Phytochemical analysis and antimicrobial potential of methanolic leaf extract of peppermint (Mentha piperita: Lamiaceae)

2012 
The present investigation aims to assess the phytochemical content, antioxdative activity and antimicrobial activity of the methanolic leaf extract of locally available Mentha piperita, the mint plant. The methanolic leaf extract of mint leaves was analyzed qualitatively for the phytochemical contents as previously described. The 1,1-diphenyl-2-picrylhydrazyl–hydrate radical (DPPH) free radical scavenging assay was carried out with reference to butylated hydroxy toluene (BHT). The antimicrobial susceptibility test, including minimum inhibitory concentration and minimum bactericidal concentration (MIC and MBC) were determined. The functional chemical groups were determined by Fourier transform infrared spectroscopy (FTIR).
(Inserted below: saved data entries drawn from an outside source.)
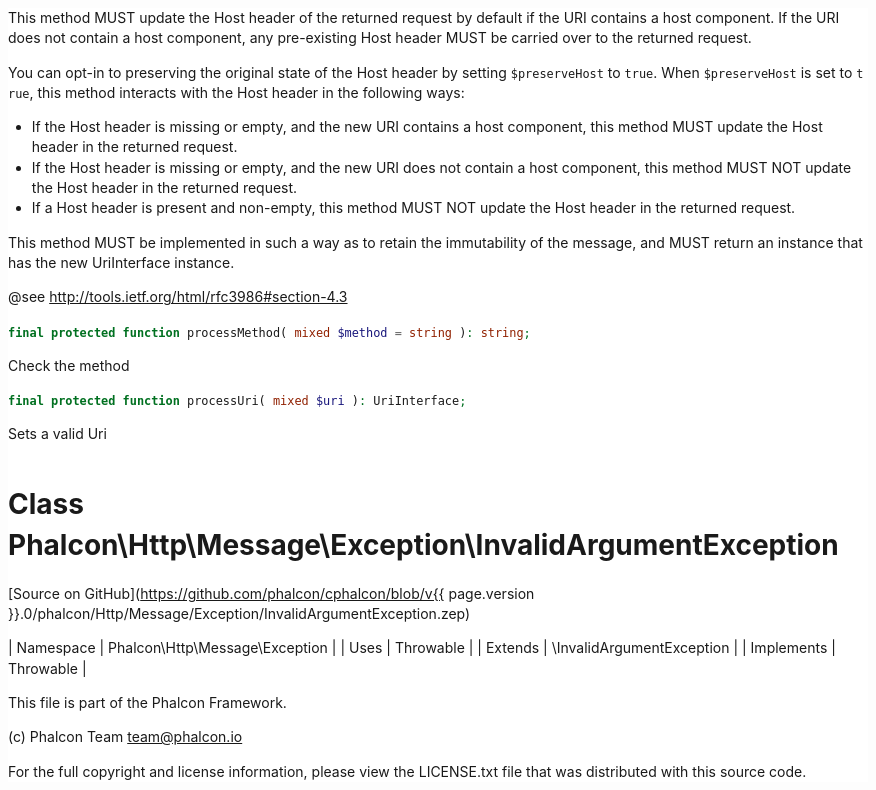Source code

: This method MUST update the Host header of the returned request by
default if the URI contains a host component. If the URI does not
contain a host component, any pre-existing Host header MUST be carried
over to the returned request.

You can opt-in to preserving the original state of the Host header by
setting `$preserveHost` to `true`. When `$preserveHost` is set to
`true`, this method interacts with the Host header in the following
ways:

- If the Host header is missing or empty, and the new URI contains
  a host component, this method MUST update the Host header in the
  returned request.
- If the Host header is missing or empty, and the new URI does not
contain a host component, this method MUST NOT update the Host header in
the returned request.
- If a Host header is present and non-empty, this method MUST NOT update
  the Host header in the returned request.

This method MUST be implemented in such a way as to retain the
immutability of the message, and MUST return an instance that has the
new UriInterface instance.

@see http://tools.ietf.org/html/rfc3986#section-4.3


```php
final protected function processMethod( mixed $method = string ): string;
```
Check the method


```php
final protected function processUri( mixed $uri ): UriInterface;
```
Sets a valid Uri




<h1 id="http-message-exception-invalidargumentexception">Class Phalcon\Http\Message\Exception\InvalidArgumentException</h1>

[Source on GitHub](https://github.com/phalcon/cphalcon/blob/v{{ page.version }}.0/phalcon/Http/Message/Exception/InvalidArgumentException.zep)

| Namespace  | Phalcon\Http\Message\Exception |
| Uses       | Throwable |
| Extends    | \InvalidArgumentException |
| Implements | Throwable |

This file is part of the Phalcon Framework.

(c) Phalcon Team <team@phalcon.io>

For the full copyright and license information, please view the LICENSE.txt
file that was distributed with this source code.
The methanolic extract was found to contain tannins and flavanoids, with considerable free radical scavenging activity. The plant extract showed antimicrobial activity against clinical isolates of Escherichia coli, Acinetobacter, Staphylococcus aureus and two fungi such as Candida albicans, Candida glabrata. The FTIR results indicated the molecular configuration of different functional groups in the plant extract. The mint leaf methanolic extract showed considerable antibacterial and antifungal activity against selected bacteria and fungi. Regular intake of mint leaves presumed to ward-off the initial colonization of selected pathogenic microbes.